Cannot read CJK text from file and convert to String correctly on Windows


#1

Hi,

I have a txt file containing Chinese text (see below link for that file). The encoding of the file, according to Notepad, is ANSI. Notepad can display it correctly.

Using File::loadFileAsString to read that file into String, Chinese text are incorrect.

Tracing down loadFileAsString, looks like String::createStringFromData always call getStringFromWindows1252Codepage, which calls CharacterFunctions::getUnicodeCharFromWindows1252Codepage to deal with the data from file.

Save the file as UTF-8 encoding then File::loadFileAsString works correctly. Using MultiByteToWideChar to convert loaded from file then convert it to String also work correctly.
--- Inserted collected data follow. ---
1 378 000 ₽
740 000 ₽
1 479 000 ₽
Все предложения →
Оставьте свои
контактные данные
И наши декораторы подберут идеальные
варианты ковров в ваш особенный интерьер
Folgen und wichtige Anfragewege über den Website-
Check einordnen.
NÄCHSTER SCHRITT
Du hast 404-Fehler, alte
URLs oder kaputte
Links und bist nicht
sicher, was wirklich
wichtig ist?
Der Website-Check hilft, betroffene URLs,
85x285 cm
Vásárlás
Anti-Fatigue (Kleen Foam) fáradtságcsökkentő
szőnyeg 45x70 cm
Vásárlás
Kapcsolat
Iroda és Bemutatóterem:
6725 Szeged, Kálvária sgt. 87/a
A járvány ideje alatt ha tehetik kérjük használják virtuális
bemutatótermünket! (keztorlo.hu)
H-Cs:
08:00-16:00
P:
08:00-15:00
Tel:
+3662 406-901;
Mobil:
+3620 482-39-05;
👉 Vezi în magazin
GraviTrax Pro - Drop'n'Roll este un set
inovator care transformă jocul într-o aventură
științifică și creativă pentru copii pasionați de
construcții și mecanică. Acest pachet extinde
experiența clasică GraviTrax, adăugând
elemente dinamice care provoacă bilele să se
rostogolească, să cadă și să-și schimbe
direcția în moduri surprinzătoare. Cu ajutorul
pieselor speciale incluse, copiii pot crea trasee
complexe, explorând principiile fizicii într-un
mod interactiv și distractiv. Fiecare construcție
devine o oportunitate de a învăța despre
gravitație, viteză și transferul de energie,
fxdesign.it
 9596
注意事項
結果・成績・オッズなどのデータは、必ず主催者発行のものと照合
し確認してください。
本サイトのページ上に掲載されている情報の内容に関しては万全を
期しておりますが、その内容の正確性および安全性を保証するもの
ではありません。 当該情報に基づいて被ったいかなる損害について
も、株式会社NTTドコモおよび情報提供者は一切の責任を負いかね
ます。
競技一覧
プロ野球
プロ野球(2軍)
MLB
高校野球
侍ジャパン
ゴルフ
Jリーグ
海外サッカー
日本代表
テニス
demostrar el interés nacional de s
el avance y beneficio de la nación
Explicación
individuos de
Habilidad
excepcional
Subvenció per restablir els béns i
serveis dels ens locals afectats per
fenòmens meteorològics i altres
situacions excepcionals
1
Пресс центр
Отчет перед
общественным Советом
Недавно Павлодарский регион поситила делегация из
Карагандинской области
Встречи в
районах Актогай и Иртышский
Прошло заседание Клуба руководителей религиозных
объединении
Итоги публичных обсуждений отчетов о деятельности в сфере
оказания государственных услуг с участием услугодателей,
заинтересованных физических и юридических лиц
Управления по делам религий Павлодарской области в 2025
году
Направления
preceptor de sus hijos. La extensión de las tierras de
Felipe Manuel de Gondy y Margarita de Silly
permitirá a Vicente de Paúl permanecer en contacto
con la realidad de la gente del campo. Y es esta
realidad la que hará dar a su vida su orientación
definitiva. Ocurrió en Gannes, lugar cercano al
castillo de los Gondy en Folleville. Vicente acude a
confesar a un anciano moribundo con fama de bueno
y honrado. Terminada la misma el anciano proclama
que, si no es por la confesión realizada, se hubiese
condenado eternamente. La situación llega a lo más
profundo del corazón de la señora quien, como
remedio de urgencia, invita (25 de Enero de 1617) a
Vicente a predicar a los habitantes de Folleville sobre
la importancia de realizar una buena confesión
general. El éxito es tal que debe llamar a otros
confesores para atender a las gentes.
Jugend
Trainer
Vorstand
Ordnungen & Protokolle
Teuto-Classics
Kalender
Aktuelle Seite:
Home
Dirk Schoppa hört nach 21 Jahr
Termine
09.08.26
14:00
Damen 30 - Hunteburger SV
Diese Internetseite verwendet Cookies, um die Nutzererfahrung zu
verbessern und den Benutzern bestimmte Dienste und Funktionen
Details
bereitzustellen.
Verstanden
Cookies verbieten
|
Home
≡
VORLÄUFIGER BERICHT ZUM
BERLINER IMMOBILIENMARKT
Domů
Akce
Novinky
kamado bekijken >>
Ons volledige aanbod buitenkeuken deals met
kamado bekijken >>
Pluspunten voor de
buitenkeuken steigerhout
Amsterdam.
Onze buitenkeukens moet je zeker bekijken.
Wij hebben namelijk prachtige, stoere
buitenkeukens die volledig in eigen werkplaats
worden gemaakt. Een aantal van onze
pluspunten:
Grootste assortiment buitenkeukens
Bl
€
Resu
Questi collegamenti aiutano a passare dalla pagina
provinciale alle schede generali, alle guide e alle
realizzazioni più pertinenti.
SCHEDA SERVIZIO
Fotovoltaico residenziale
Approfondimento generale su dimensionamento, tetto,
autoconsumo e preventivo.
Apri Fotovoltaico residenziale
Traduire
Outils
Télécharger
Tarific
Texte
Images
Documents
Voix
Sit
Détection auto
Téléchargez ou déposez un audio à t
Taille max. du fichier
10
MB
  • Windows 10 (System language set to Traditional Chinese)
  • JUCE 4.3.0

I’ve down following but the result all the same:

  1. Change JUCE_STRING_UTF_TYPE to 8 or 16 or 32.
  2. Change Character Set project setting in Visual Studio to Unicode

I will keep digging to see if there is better way to improve the CJK handling in JUCE. Any suggestion would be appreciated. Thanks!


#2

Hi sam,

The JUCE team is pretty busy at the moment, but we will get around to looking at this eventually.


#3

JUCE does not support loading text files with ANSI encoding. See the documentation for File::loadFileAsString: the file must be in UTF-8 or UTF-16.


#4

@fabian,

You are right, I missed that part. Thank you!